In fact, you have literally tens of thousands of NR interactions with animate and inanimate objects every single day.

Why do we live in these? How is this a defense mechanism? It sounds to me like you are just describing everyday life.

Indeed I am but here is where the theory comes in. NR is a defense mechanism that we, humans, create to help us deal with the unbelievable volume of information we are presented with every day.

Our bodies, and minds were not built to absorb and categorize the sheer volume of information we are presented with. If we remembered and processed every single piece of information we had access to and were exposed to every day, we would go insane.

Enter NR. In order for us to deal with our lives and the current state of society we tend to, as a defense mechanism, retreat into our NR. If it does not happen within range of our sensory perception, we simply cannot and do not think about it.

Simply put, anyone living in a modern developed society is suffering from information overload.

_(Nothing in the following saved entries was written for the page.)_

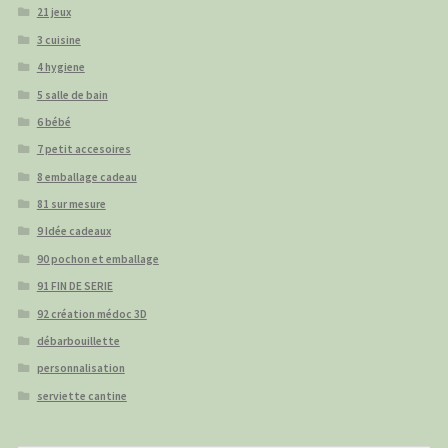
21 jeux
3 cuisine
4 hygiene
5 salle de bain
6 bébé
7 petit accesoires
8 emballage cadeau
81 sur mesure
9 Idée cadeaux
90 pochon et emballage
91 FIN DE SERIE
92 création médoc 3D
débarbouillette
personnalisation
serviette cantine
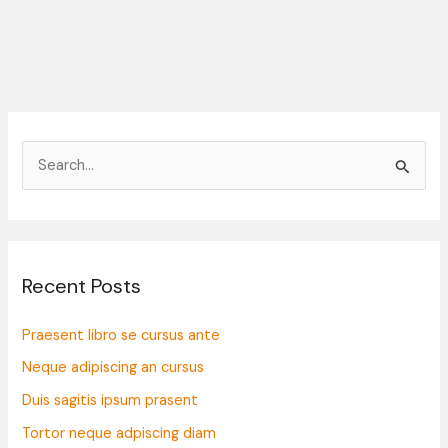
S
e
a
r
Recent Posts
c
h
Praesent libro se cursus ante
f
Neque adipiscing an cursus
o
Duis sagitis ipsum prasent
r
:
Tortor neque adpiscing diam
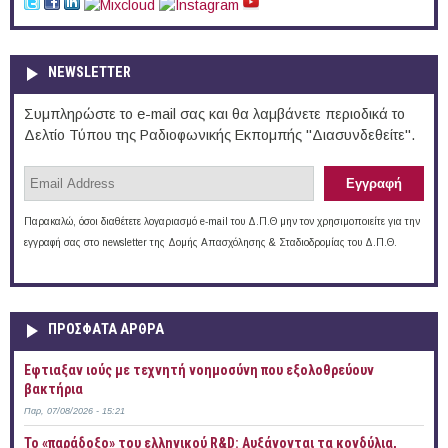
NEWSLETTER
Συμπληρώστε το e-mail σας και θα λαμβάνετε περιοδικά το
Δελτίο Τύπου της Ραδιοφωνικής Εκπομπής "Διασυνδεθείτε".
Παρακαλώ, όσοι διαθέτετε λογαριασμό e-mail του Δ.Π.Θ μην τον χρησιμοποιείτε για την
εγγραφή σας στο newsletter της Δομής Απασχόλησης & Σταδιοδρομίας του Δ.Π.Θ.
ΠΡOΣΦΑΤΑ AΡΘΡΑ
Έφτιαξαν ιούς με τεχνητή νοημοσύνη που εξολοθρεύουν
βακτήρια
Παρ, 07/08/2026 - 15:21
Το «παράδοξο» του ελληνικού R&D: Αυξάνονται τα κονδύλια,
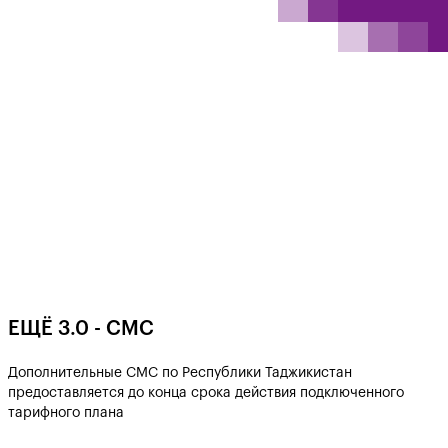
EЩË 3.0 - СМС
Дополнительные СМС по Республики Таджикистан
предоставляется до конца срока действия подключенного
тарифного плана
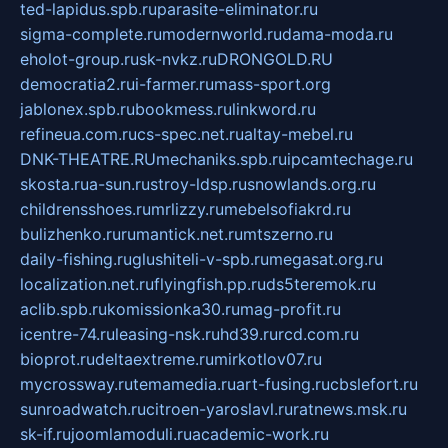
ted-lapidus.spb.ru
parasite-eliminator.ru
sigma-complete.ru
modernworld.ru
dama-moda.ru
eholot-group.ru
sk-nvkz.ru
DRONGOLD.RU
democratia2.ru
i-farmer.ru
mass-sport.org
jablonex.spb.ru
bookmess.ru
linkword.ru
refineua.com.ru
cs-spec.net.ru
altay-mebel.ru
DNK-THEATRE.RU
mechaniks.spb.ru
ipcamtechage.ru
skosta.ru
a-sun.ru
stroy-ldsp.ru
snowlands.org.ru
childrensshoes.ru
mrlizzy.ru
mebelsofiakrd.ru
bulizhenko.ru
rumantick.net.ru
mtszerno.ru
daily-fishing.ru
glushiteli-v-spb.ru
megasat.org.ru
localization.net.ru
flyingfish.pp.ru
ds5teremok.ru
aclib.spb.ru
komissionka30.ru
mag-profit.ru
icentre-74.ru
leasing-nsk.ru
hd39.ru
rcd.com.ru
bioprot.ru
deltaextreme.ru
mirkotlov07.ru
mycrossway.ru
temamedia.ru
art-fusing.ru
cbslefort.ru
sunroadwatch.ru
citroen-yaroslavl.ru
ratnews.msk.ru
sk-if.ru
joomlamoduli.ru
academic-work.ru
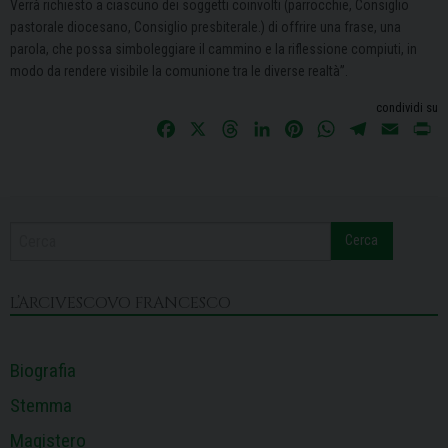
Verrà richiesto a ciascuno dei soggetti coinvolti (parrocchie, Consiglio
pastorale diocesano, Consiglio presbiterale.) di offrire una frase, una
parola, che possa simboleggiare il cammino e la riflessione compiuti, in
modo da rendere visibile la comunione tra le diverse realtà”.
condividi su
F
X
T
L
P
W
T
E
P
a
h
i
i
h
e
m
r
c
r
n
n
a
l
a
i
e
e
k
t
t
e
i
n
b
a
e
e
s
g
l
t
Cerca
o
d
d
r
A
r
o
s
I
e
p
a
k
n
s
p
m
L’ARCIVESCOVO FRANCESCO
t
Biografia
Stemma
Magistero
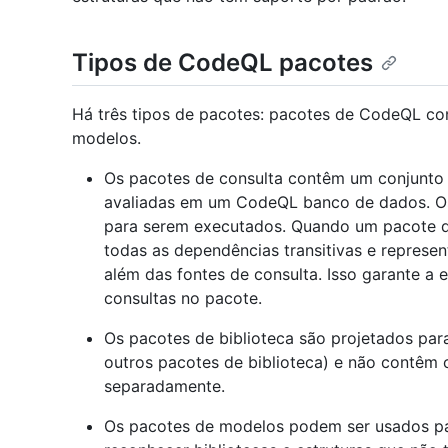
Tipos de CodeQL pacotes
Há três tipos de pacotes: pacotes de CodeQL con
modelos.
Os pacotes de consulta contêm um conjunto
avaliadas em um CodeQL banco de dados. Os
para serem executados. Quando um pacote de 
todas as dependências transitivas e represe
além das fontes de consulta. Isso garante a 
consultas no pacote.
Os pacotes de biblioteca são projetados par
outros pacotes de biblioteca) e não contêm 
separadamente.
Os pacotes de modelos podem ser usados par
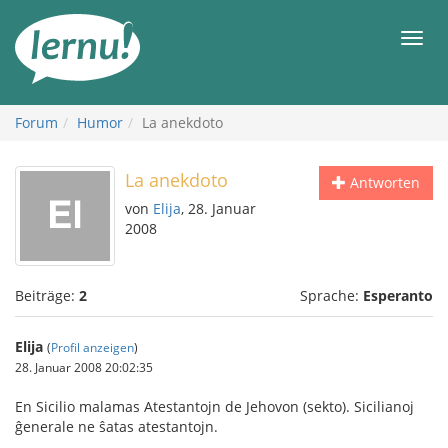
Zum
Inhalt
Men
Forum
Humor
La anekdoto
La anekdoto
Antworten
von
Elija
, 28. Januar
2008
Beiträge:
2
Sprache:
Esperanto
Elija
(
Profil anzeigen
)
28. Januar 2008 20:02:35
En Sicilio malamas Atestantojn de Jehovon (sekto). Sicilianoj
ĝenerale ne ŝatas atestantojn.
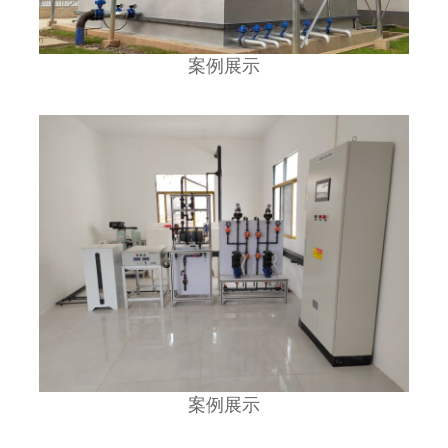
案例展示
案例展示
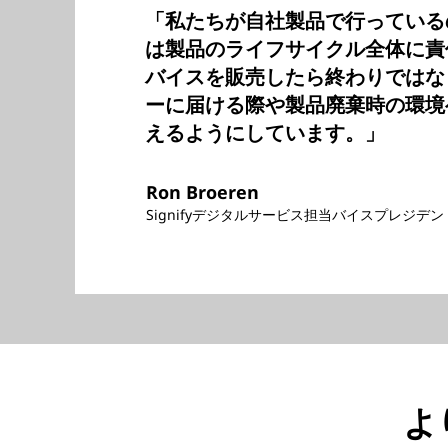
「私たちが自社製品で行っているの
は製品のライフサイクル全体に責
バイスを販売したら終わりではな
ーに届ける際や製品廃棄時の環境
えるようにしています。」
Ron Broeren
Signifyデジタルサービス担当バイスプレジデン
よ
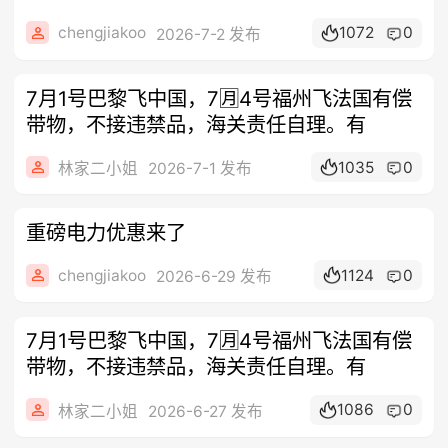
chengjiakoo
1072
0
2026-7-2 发布
7月1号巴黎飞中国，7🈷️4号福州飞法国有偿
带物，不接违禁品，海关责任自理。有
1035
0
林家二小姐
2026-7-1 发布
重磅电力优惠来了
chengjiakoo
1124
0
2026-6-29 发布
7月1号巴黎飞中国，7🈷️4号福州飞法国有偿
带物，不接违禁品，海关责任自理。有
1086
0
林家二小姐
2026-6-27 发布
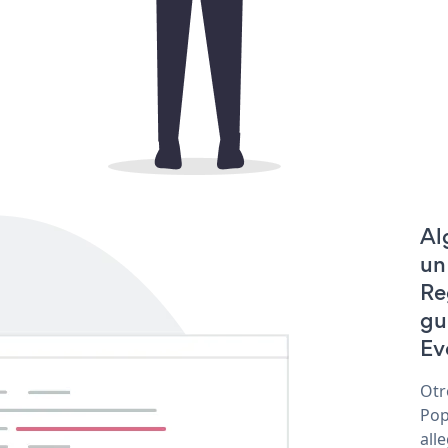
Al
un
Re
gu
Ev
Otr
Pop
all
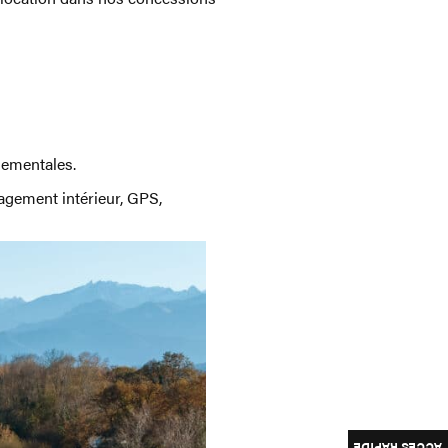
nementales.
agement intérieur, GPS,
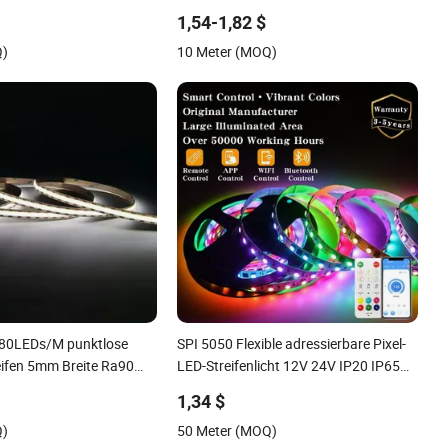
zuschneidbar hohe Helligkeit
1,54-1,82 $
Q)
10 Meter (MOQ)
480LEDs/M punktlose
SPI 5050 Flexible adressierbare Pixel-
ifen 5mm Breite Ra90
LED-Streifenlicht 12V 24V IP20 IP65
IP67 Smarte Steuerung für Schrank,
1,34 $
Treppe, Spiegel, DIY-Projekte
Q)
50 Meter (MOQ)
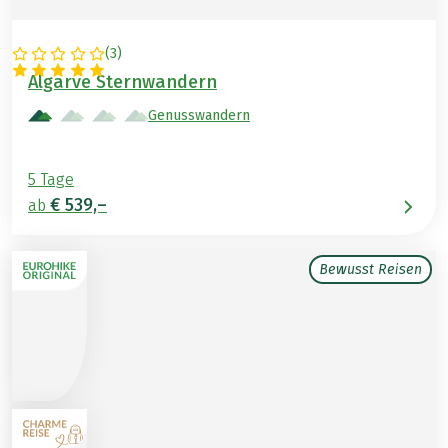
(
3
)
PORTUGAL
Algarve Sternwandern
Genusswandern
5 Tage
€ 539,–
ab
Bewusst Reisen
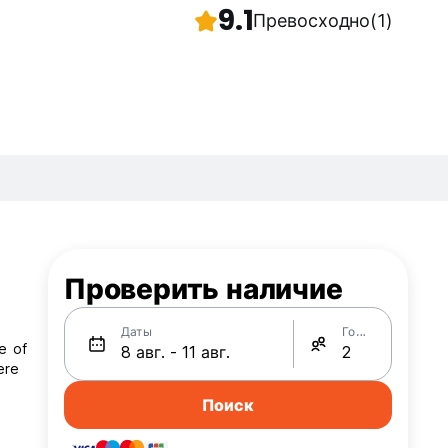
9.1
Превосходно
(1)
Проверить наличие
Даты
Гости
e of
ere
Поиск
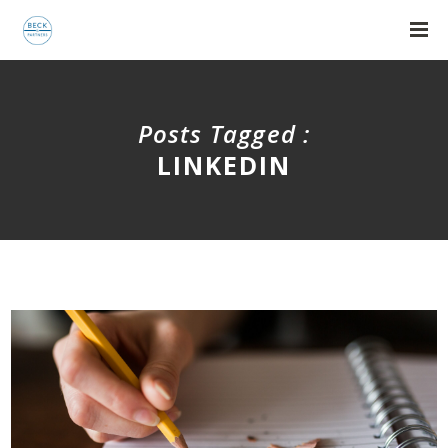
Posts Tagged :
LINKEDIN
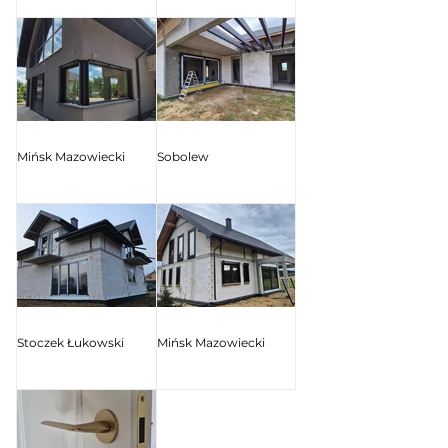
Mińsk Mazowiecki
Sobolew
Stoczek Łukowski
Mińsk Mazowiecki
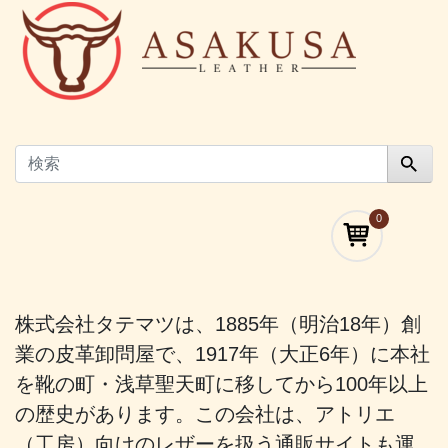
0
株式会社タテマツは、1885年（明治18年）創
業の皮革卸問屋で、1917年（大正6年）に本社
を靴の町・浅草聖天町に移してから100年以上
の歴史があります。この会社は、アトリエ
（工房）向けのレザーを扱う通販サイトも運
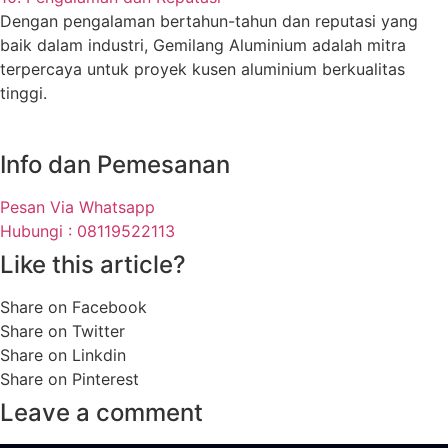
Dengan pengalaman bertahun-tahun dan reputasi yang
baik dalam industri, Gemilang Aluminium adalah mitra
terpercaya untuk proyek kusen aluminium berkualitas
tinggi.
Info dan Pemesanan
Pesan Via Whatsapp
Hubungi : 08119522113
Like this article?
Share on Facebook
Share on Twitter
Share on Linkdin
Share on Pinterest
Leave a comment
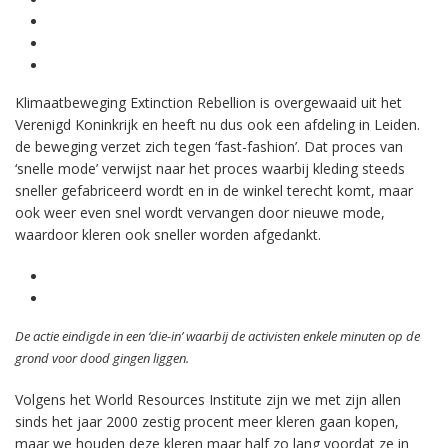
Klimaatbeweging Extinction Rebellion is overgewaaid uit het
Verenigd Koninkrijk en heeft nu dus ook een afdeling in Leiden.
de beweging verzet zich tegen ‘fast-fashion’. Dat proces van
‘snelle mode’ verwijst naar het proces waarbij kleding steeds
sneller gefabriceerd wordt en in de winkel terecht komt, maar
ook weer even snel wordt vervangen door nieuwe mode,
waardoor kleren ook sneller worden afgedankt.
De actie eindigde in een ‘die-in’ waarbij de activisten enkele minuten op de
grond voor dood gingen liggen.
Volgens het World Resources Institute zijn we met zijn allen
sinds het jaar 2000 zestig procent meer kleren gaan kopen,
maar we houden deze kleren maar half zo lang voordat ze in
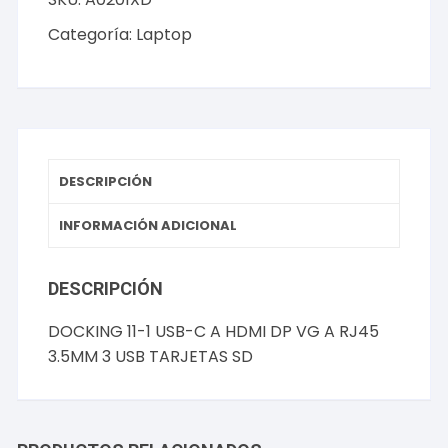
USB-
C
Categoría:
Laptop
A
HDMI
DP
VG
A
RJ45
DESCRIPCIÓN
3.5MM
3
INFORMACIÓN ADICIONAL
USB
TARJETAS
DESCRIPCIÓN
SD
cantidad
DOCKING 11-1 USB-C A HDMI DP VG A RJ45
3.5MM 3 USB TARJETAS SD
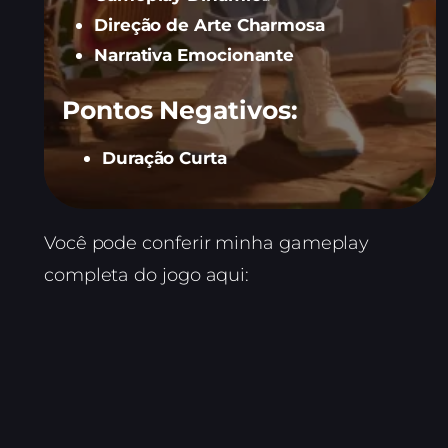
Direção de Arte Charmosa
Narrativa Emocionante
Pontos Negativos:
Duração Curta
Você pode conferir minha gameplay
completa do jogo aqui:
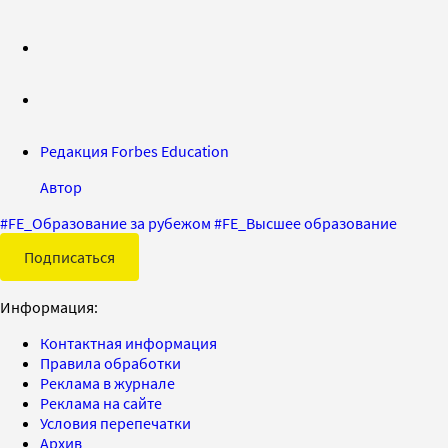
Редакция Forbes Education
Автор
#
FE_Образование за рубежом
#
FE_Высшее образование
Подписаться
Информация:
Контактная информация
Правила обработки
Реклама в журнале
Реклама на сайте
Условия перепечатки
Архив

Here is the good news though. This defense mechanism actually makes it very easy for us to break this mold. For us to reach inside, find the best in ourselves, and overcome. Every single one of us has the ability to reach beyond our NR and grasp the humanity that we seem to be losing so rapidly.

NR makes it very easy for you to realize and change your behavior. NR makes it very simple for you to fall in love with the world again. For you feel the magic in the air around you like you did when you were five.

The answer is simple, remember that every single thing you do during every second of the day is an NR interaction. Each of those NR interactions, even if only a split second long can have lasting and profound effects on the entity you are interacting with.

If you step on a plant, it is an instantaneous and short NR interaction but it does lasting, permanent and catastrophic damage to the plant you stepped on. If you pull the plastic tabs off a 6 pack and throw them down it could get caught around the neck of a bird and kill it. If you give a homeless man a dollar it just might be the one act of kindness that keeps him from doing something drastic that evening. If you help a friend when they are in need it might just be the one interaction that keeps them from losing faith in humanity.

In short the blessing behind narcissistic reality theory is, it gives you a way to think about each and every interaction one at a time and gives you the opportunity to make a choice about who you want to be not only for yourself but for the world around you. All you have to do is treat every single one of those NR interactions with respect.

That does not mean you have to actively think about every footstep, what it means is, the next time you go to drop a cigarette butt, think about the NR interaction you are about to have and that the respectful interaction would be to place that butt in the trash.

In short, start with one a day, try to change on NR interaction a day to something more respectful. You will find over time you do it more and more often because it feels good. It sends you home knowing that the world is a tiny bit better because you took the time to realize everything has a life and a history and you made an active effort to be respectful of that.

Mark my words, this will change your outlook on life, the world, and everyone/everything in it. The change won’t happen over night, it will be slow but I promise it will be ever so satisfying.